さてどこまでがハンドメイドでどこからがマシンメイドかが少しはっきりしました。では、そもそもなんでハンドメイドが良いのだろう?

「ちゃんとした物を選んでいるぞ!だから手作りのものを選ぶぞ!」というブランドに囚われている人は、実は物の価値を捉えていなかったりします。

品質を語る時、ハンドメイド=丁寧と言うのは必ずしも成立しません。手でやったところで、技術がなければ品質は低いです。ハンドメイドがいいのはその人の「技術」が乗っかっているからです。

したがって、「ちゃんとした服を選ぶぞ!」と意気込む場合は手縫いかどうかを見るのでは無く、縫いが綺麗かどうかを見るべきで、機械で作った方が質がいいなら、機械で作るべきです。

「ものを買う時にそこまで見れませんわ、いい縫製とか分かりませんわ」と言う人に「手作業で丁寧に作ってます」というコミュニケーションが産まれたのだろうけど、誰彼かまわず使っているうちに、そのコミュニケーションの信頼は無くなってしまった様に感じます。

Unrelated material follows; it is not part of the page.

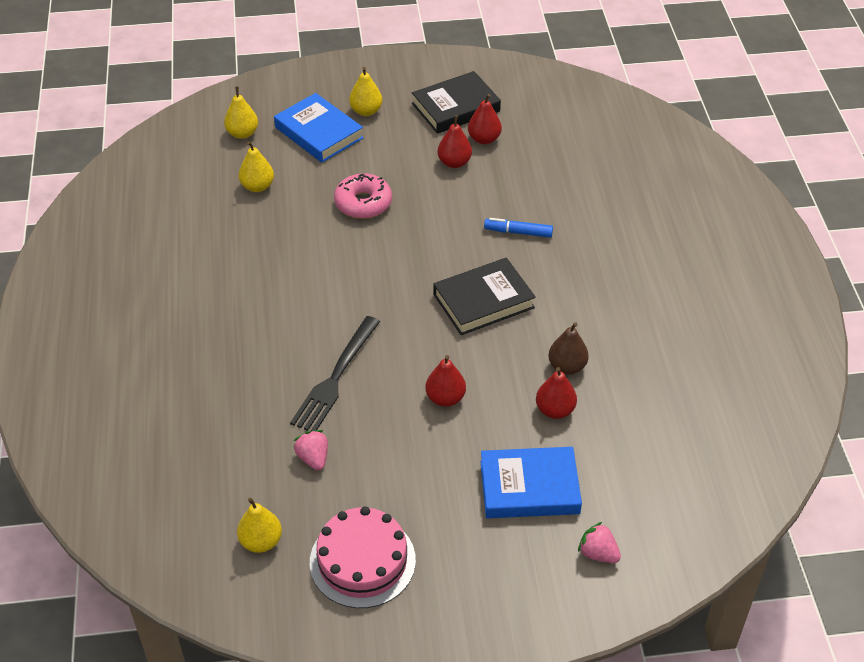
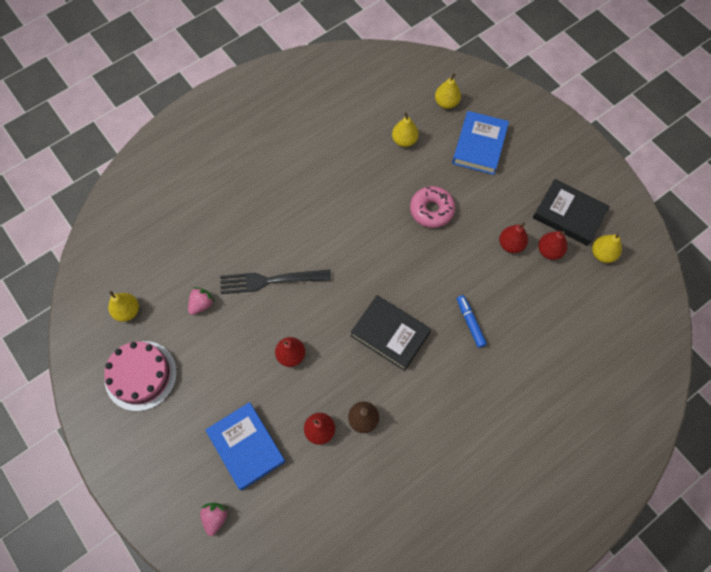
camera: 60 degrees right, 20 degrees up
(366, 111) = (522, 161): yellow pear -> yellow pear (602, 254)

選択の基準には、定量的なクオリティ以外に、定性的な部分に価値を見出すこともあります。「綺麗じゃ無くていいの、凸凹だけど手で造った事がわかる陶器に温もりを感じるの」という人は、クオリティを抜きにして手作りのものを選ぶ意味があると思います。詰まる所、全て好みの問題なので。

「ちゃんと物の価値がわかる様になりたい」と言う人は男性誌のbeginや、女性誌のlala beginに割と詳しく品質の解説があるかと。

&premiumは雑誌の見解よりも、「センスのいい人はこんなものを選ぶ」とか「こんな価値基準を持っている」などの第三者のレビューやエッセイなどが書いてあるので、考え方の参考になるかもしれません。

王様の仕立て屋という漫画はとても教養があります。いろんな情報を元に質のいいものがどんなものかが織り込まれていてオススメです。